## What this task involves
Return each line from the records below that contains the word "noise".

Recorded information Start Marker

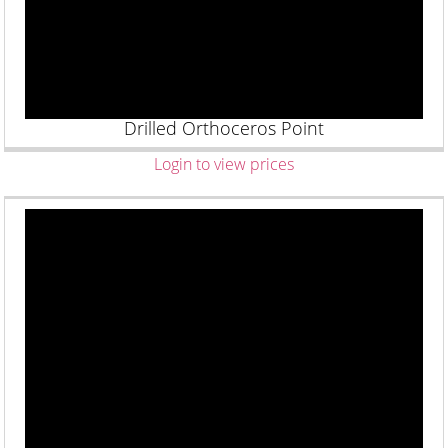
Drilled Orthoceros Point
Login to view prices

Recorded information End Marker
Recorded information Start Marker

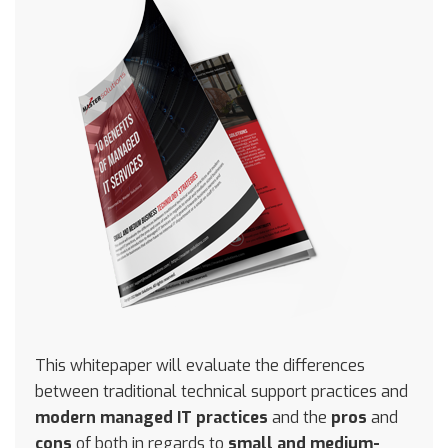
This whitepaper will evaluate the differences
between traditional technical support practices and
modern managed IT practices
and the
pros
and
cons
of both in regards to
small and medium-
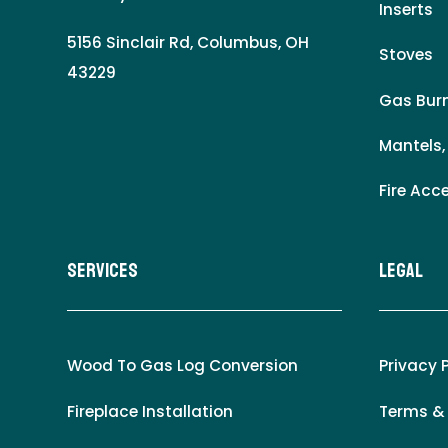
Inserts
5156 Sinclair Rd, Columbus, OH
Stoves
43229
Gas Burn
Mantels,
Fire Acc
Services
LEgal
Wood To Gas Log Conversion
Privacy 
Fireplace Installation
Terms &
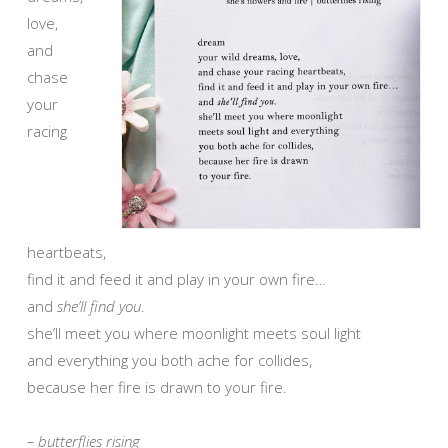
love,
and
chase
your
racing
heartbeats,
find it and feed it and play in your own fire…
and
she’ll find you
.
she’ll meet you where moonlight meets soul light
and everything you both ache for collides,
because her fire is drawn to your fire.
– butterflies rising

Recorded information End Marker
Recorded information Start Marker

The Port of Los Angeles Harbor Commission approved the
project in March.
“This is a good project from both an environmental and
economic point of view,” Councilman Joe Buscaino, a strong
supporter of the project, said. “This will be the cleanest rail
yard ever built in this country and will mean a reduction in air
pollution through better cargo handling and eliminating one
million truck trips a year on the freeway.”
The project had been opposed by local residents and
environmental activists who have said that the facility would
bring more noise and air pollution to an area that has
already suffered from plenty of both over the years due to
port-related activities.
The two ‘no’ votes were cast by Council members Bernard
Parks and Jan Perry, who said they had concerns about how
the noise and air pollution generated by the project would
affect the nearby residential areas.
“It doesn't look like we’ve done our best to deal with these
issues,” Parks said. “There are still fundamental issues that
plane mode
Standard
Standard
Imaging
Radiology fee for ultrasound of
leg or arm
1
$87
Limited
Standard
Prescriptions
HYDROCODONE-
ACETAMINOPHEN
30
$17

Recorded information End Marker

## Result below
bring more noise and air pollution to an area that has
the noise and air pollution generated by the project would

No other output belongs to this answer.